19 de dezembro de 2010

Livro pra escrever (a colagem leitura-escrita)

Bia Albernaz
    A idéia de desenvolver um texto sobre a relação entre a escrita e a leitura surgiu primeiramente pelo desejo de consolidação do meu trabalho como professora de diferentes cursos de redação criativa, mas também especificamente a partir de um outro artigo que redigi sobre bibliotecas escolares. Nele, encontram-se listados sete desafios para os profissionais da área, dentre os quais a necessidade de preparar a biblioteca não só como um lugar de leitura mas também de escrita. Isso porque um leitor faz anotações, escreve enquanto lê. De fato, testemunha-se tal necessidade, mesmo que satisfeita de forma indevida, pela enorme quantidade de livros sublinhados que somos obrigados a consultar. É óbvio portanto que o impulso existe.
No New Yorker há um artigo de Ian Frazer sobre a marginalia em livros que pertenceram a escritores famosos.
Como os métodos de criação e ordenação de notas dá forma a um manuscrito "final", venha ele a ser publicado ou não? Perguntas como esta serviram de base para um curso oferecido pelo Max Planck Institute for the History of Science.

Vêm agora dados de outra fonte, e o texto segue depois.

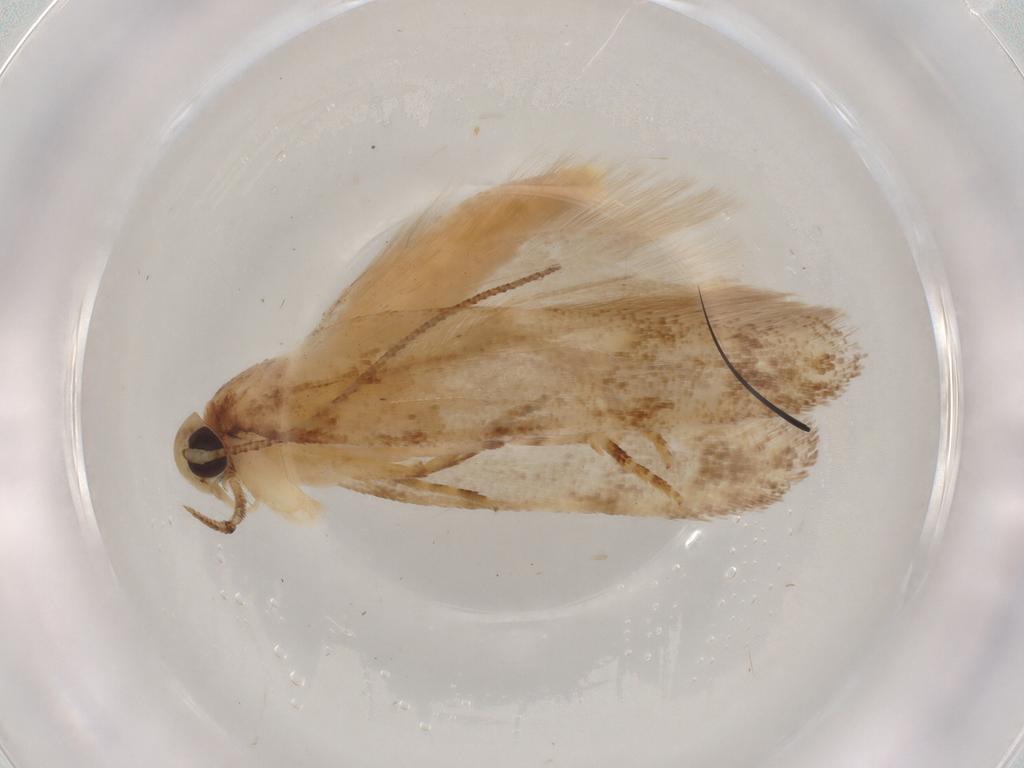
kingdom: Animalia
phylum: Arthropoda
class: Insecta
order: Lepidoptera
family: Gelechiidae
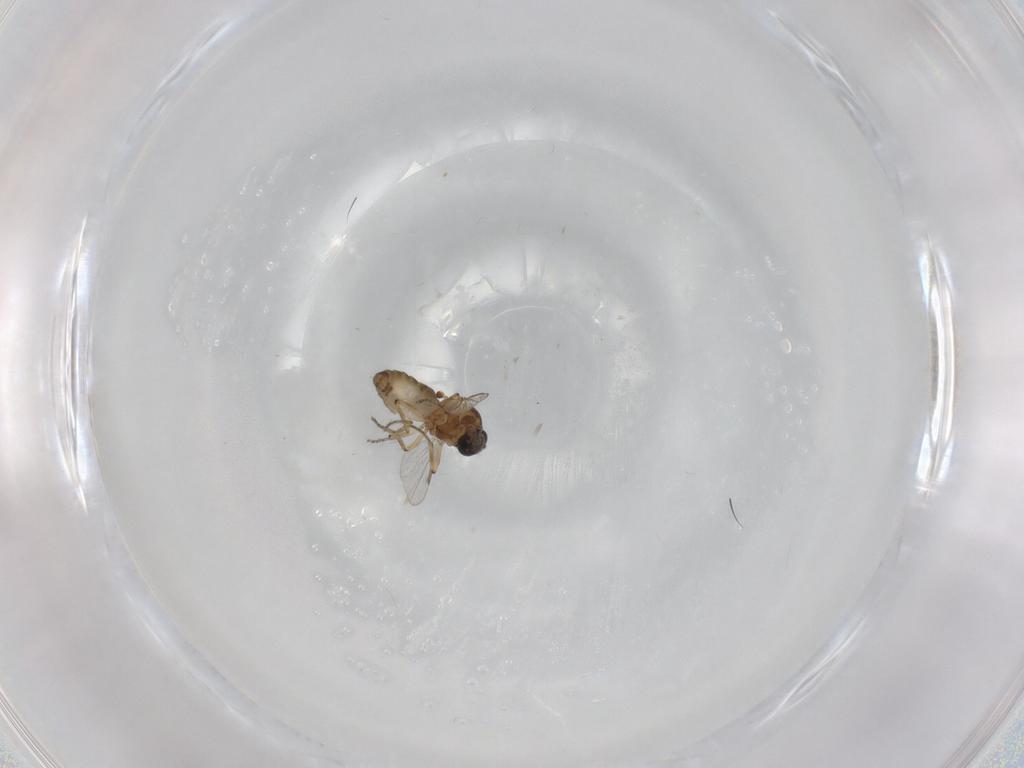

      O leitor-escritor, principalmente o pesquisador ou o estudante, transcreve frases, destaca palavras e rascunha pensamentos, dúvidas e associações com outros autores, absorvendo, pelo processo da escrita, as diversas leituras subjacentes a um texto, direcionando-as desse modo para um texto único. Um texto, tal como diz Michel Schneider, é feito desse modo: por fragmentos, combinações, acidentes, reminiscências, empréstimos[1]. Muitas vezes, escritores escrevem a partir de um vazio, de interrogações e insatisfações deixados por um livro ou uma série deles, o que se coaduna com a imagem da leitura como navegação. Os livros, como guardiões de saberes móveis, melhor sorte não poderiam ter do que poder espalhar tais saberes em novos textos.
    Escrita e leitura não são processos separados. Se assim fossem, estariam condenados a uma existência congelada, coisificada e não alcançariam o ápice de suas vidas – a recriação do leitor e do mundo. De fato, essa vida paralela que gravita ao redor dos textos consiste naquilo que nos acostumamos chamar de “interpretação”, atividade “entre” a leitura e a escrita. Quando lemos-escrevemos, pensamos e saímos do automático, em atenção ao não-dito, ao invisível, ao ainda não pensado. No entanto, Richard Mitchell, autor de “The underground grammarian”, observa o modo como fugimos ou de como somos impedidos de exercer a responsabilidade da verdade no ato da escrita; da coragem de assumir posições ou incertezas por escrito, dirigidas a leitores concretos. Ao invés disso, aprendemos a cultivar uma torrente de eufemismos e generalizações suavizadas que, aos poucos, passamos a identificar com a própria escrita [2].
    Uma vez, ouvi de um advogado: “por escrito? Nem carta para a namorada!” Ora, a escrita compromete porque traduz pensamentos, constituindo-se como símbolo ou celebração dessa atividade essencial para sermos humanos. Mas, a fim de fugir de compromissos, ao longo de nossa formação, aprendemos a obstruir as passagens entre vida interior e exterior, o que transforma a escrita em um tormento, em uma arte de preencher linhas, sem nada dizer nas entrelinhas. Escreve-se para agradar professores ou editores preocupados em atender um mercado no qual leitores padronizados esperam textos tipificados. Felizmente essa regra não consegue deter a produção solitária de escritores criativos que insistem em se comprometer, em provocar nos leitores a felicidade de entrever o novo, de apreender algo nunca antes pensado.
    O solitário traz o singular. A solidão é necessária ao ato da escrita. Tal afirmação choca-se com o esforço socializador empreendido pela escola, pela família, enfim, pelas instituições formadoras. Choque produtivo, contudo, à medida que essas mesmas instituições se dão conta da dificuldade de crianças, jovens ou adultos aprenderem sem desenvolverem a capacidade de estar só. Pela indissolúvel relação entre leitura e escrita, compreendemos: a solidão pode encontrar outra solidão, a diferença possibilita a identidade.
Referências:
[1] Apud JACOB, Christian. “Ler para escrever: navegações alexandrinas”. In: O poder das bibliotecas – a memória dos livros no Ocidente. Trad. Marcela Mortala. Rio de Janeiro: Editora UFRJ, 2000, p. 67.